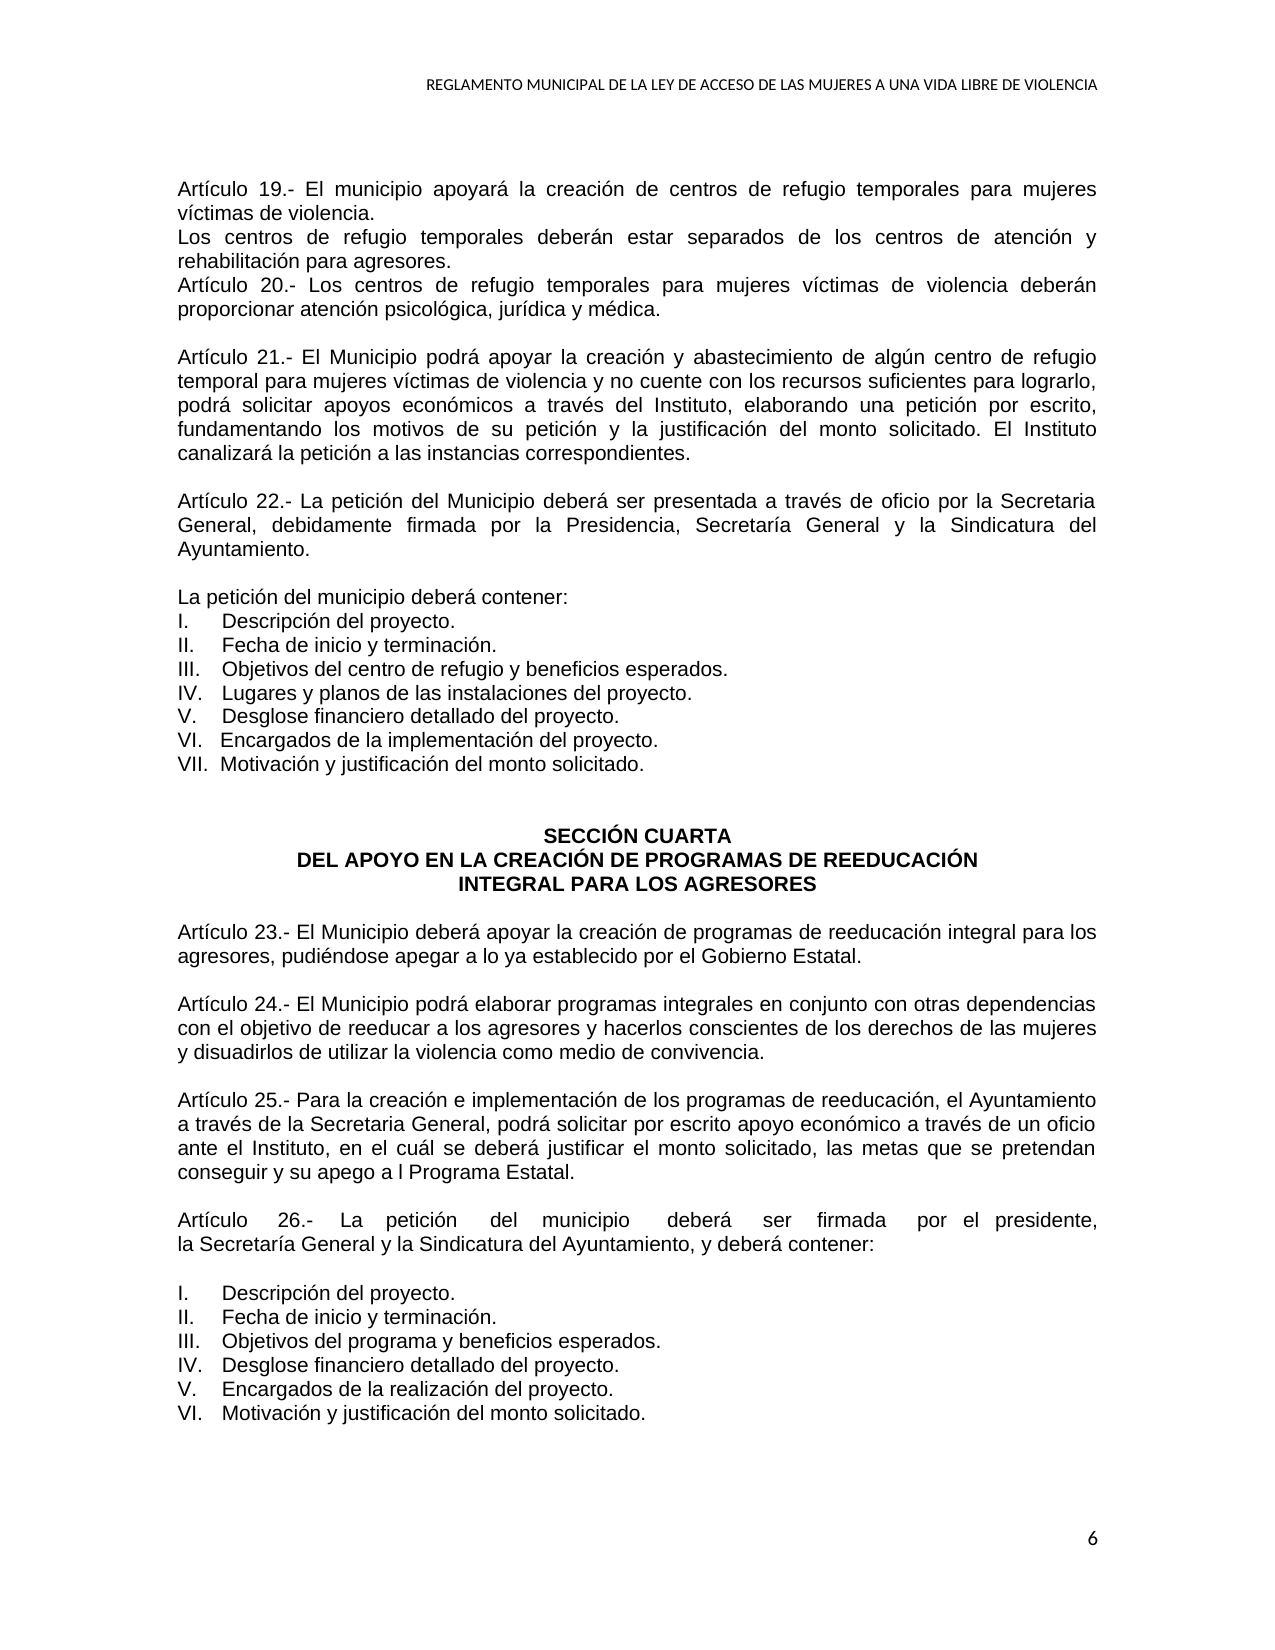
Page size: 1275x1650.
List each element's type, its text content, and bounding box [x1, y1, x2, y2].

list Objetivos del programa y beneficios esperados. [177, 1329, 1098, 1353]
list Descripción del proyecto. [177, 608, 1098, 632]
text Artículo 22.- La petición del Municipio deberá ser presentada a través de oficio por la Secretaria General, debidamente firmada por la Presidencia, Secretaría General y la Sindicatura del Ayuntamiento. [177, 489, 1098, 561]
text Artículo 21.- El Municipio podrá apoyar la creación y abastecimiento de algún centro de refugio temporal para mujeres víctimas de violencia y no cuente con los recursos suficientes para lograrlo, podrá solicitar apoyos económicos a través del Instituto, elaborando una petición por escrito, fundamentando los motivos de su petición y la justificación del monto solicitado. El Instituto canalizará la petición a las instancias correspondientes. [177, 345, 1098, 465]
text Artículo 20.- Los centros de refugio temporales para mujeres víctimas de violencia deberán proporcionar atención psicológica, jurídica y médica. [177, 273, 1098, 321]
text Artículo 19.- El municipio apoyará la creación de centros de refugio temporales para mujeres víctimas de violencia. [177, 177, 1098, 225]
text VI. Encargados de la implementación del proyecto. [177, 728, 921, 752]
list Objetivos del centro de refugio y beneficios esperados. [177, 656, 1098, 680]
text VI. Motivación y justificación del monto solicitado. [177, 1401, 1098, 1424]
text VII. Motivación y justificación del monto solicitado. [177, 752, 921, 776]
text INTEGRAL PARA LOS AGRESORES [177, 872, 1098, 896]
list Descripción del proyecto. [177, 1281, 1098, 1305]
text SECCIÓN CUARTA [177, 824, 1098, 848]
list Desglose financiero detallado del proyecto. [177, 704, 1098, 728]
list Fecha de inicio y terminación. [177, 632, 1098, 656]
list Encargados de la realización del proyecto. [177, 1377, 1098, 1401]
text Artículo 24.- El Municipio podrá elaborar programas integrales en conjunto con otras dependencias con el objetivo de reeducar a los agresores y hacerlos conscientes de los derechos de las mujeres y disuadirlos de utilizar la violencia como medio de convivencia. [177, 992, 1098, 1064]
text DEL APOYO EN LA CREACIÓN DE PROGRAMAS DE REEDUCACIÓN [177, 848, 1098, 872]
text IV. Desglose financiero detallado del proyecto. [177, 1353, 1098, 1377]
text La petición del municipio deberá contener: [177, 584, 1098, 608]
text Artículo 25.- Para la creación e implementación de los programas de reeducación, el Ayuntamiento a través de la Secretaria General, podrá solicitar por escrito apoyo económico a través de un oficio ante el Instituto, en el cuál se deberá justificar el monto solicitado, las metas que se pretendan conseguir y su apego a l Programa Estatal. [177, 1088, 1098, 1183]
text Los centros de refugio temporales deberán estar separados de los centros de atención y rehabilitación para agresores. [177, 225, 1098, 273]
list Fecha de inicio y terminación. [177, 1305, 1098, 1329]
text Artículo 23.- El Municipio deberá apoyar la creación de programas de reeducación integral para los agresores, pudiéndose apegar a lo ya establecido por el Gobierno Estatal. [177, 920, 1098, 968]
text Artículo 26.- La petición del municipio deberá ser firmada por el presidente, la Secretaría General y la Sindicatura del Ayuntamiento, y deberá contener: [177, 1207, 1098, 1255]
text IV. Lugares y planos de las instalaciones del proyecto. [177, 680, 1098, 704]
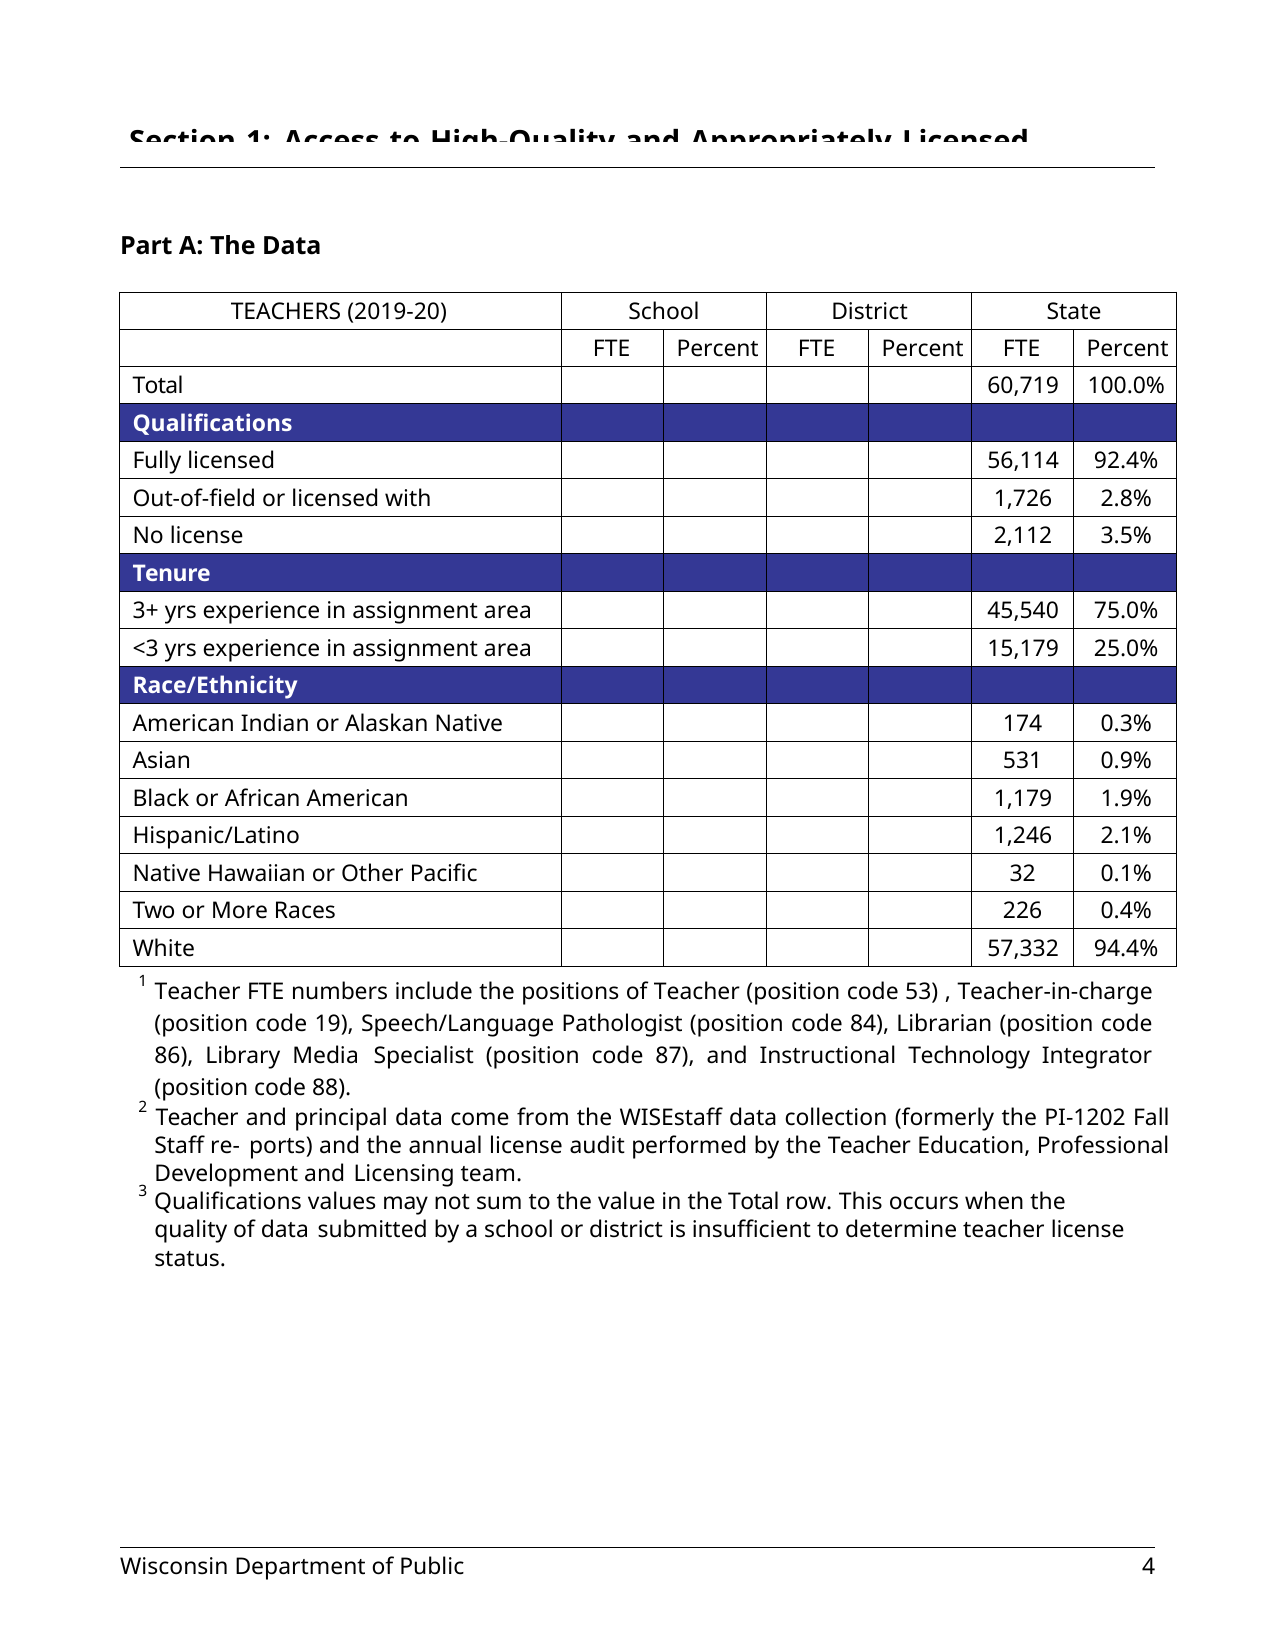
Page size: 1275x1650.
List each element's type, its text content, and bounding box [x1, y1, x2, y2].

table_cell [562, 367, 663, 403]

PROBLEM STATEMENT: Write out the listing again word for word, but without its pictures.

RESULT:
Page size: 1275x1650.
List each element's type, its text content, and bounding box [x1, y1, x2, y2].

list Objetivos del programa y beneficios esperados. [177, 1329, 1098, 1353]
list Descripción del proyecto. [177, 608, 1098, 632]
text Artículo 22.- La petición del Municipio deberá ser presentada a través de oficio por la Secretaria General, debidamente firmada por la Presidencia, Secretaría General y la Sindicatura del Ayuntamiento. [177, 489, 1098, 561]
text Artículo 21.- El Municipio podrá apoyar la creación y abastecimiento de algún centro de refugio temporal para mujeres víctimas de violencia y no cuente con los recursos suficientes para lograrlo, podrá solicitar apoyos económicos a través del Instituto, elaborando una petición por escrito, fundamentando los motivos de su petición y la justificación del monto solicitado. El Instituto canalizará la petición a las instancias correspondientes. [177, 345, 1098, 465]
text Artículo 20.- Los centros de refugio temporales para mujeres víctimas de violencia deberán proporcionar atención psicológica, jurídica y médica. [177, 273, 1098, 321]
text Artículo 19.- El municipio apoyará la creación de centros de refugio temporales para mujeres víctimas de violencia. [177, 177, 1098, 225]
text VI. Encargados de la implementación del proyecto. [177, 728, 921, 752]
list Objetivos del centro de refugio y beneficios esperados. [177, 656, 1098, 680]
text VI. Motivación y justificación del monto solicitado. [177, 1401, 1098, 1424]
text VII. Motivación y justificación del monto solicitado. [177, 752, 921, 776]
text INTEGRAL PARA LOS AGRESORES [177, 872, 1098, 896]
list Descripción del proyecto. [177, 1281, 1098, 1305]
text SECCIÓN CUARTA [177, 824, 1098, 848]
list Desglose financiero detallado del proyecto. [177, 704, 1098, 728]
list Fecha de inicio y terminación. [177, 632, 1098, 656]
list Encargados de la realización del proyecto. [177, 1377, 1098, 1401]
text Artículo 24.- El Municipio podrá elaborar programas integrales en conjunto con otras dependencias con el objetivo de reeducar a los agresores y hacerlos conscientes de los derechos de las mujeres y disuadirlos de utilizar la violencia como medio de convivencia. [177, 992, 1098, 1064]
text DEL APOYO EN LA CREACIÓN DE PROGRAMAS DE REEDUCACIÓN [177, 848, 1098, 872]
text IV. Desglose financiero detallado del proyecto. [177, 1353, 1098, 1377]
text La petición del municipio deberá contener: [177, 584, 1098, 608]
text Artículo 25.- Para la creación e implementación de los programas de reeducación, el Ayuntamiento a través de la Secretaria General, podrá solicitar por escrito apoyo económico a través de un oficio ante el Instituto, en el cuál se deberá justificar el monto solicitado, las metas que se pretendan conseguir y su apego a l Programa Estatal. [177, 1088, 1098, 1183]
text Los centros de refugio temporales deberán estar separados de los centros de atención y rehabilitación para agresores. [177, 225, 1098, 273]
list Fecha de inicio y terminación. [177, 1305, 1098, 1329]
text Artículo 23.- El Municipio deberá apoyar la creación de programas de reeducación integral para los agresores, pudiéndose apegar a lo ya establecido por el Gobierno Estatal. [177, 920, 1098, 968]
text Artículo 26.- La petición del municipio deberá ser firmada por el presidente, la Secretaría General y la Sindicatura del Ayuntamiento, y deberá contener: [177, 1207, 1098, 1255]
text IV. Lugares y planos de las instalaciones del proyecto. [177, 680, 1098, 704]
Page size: 1275x1650.
List each element's type, its text content, and bounding box [x1, y1, x2, y2].

table_cell [562, 367, 663, 403]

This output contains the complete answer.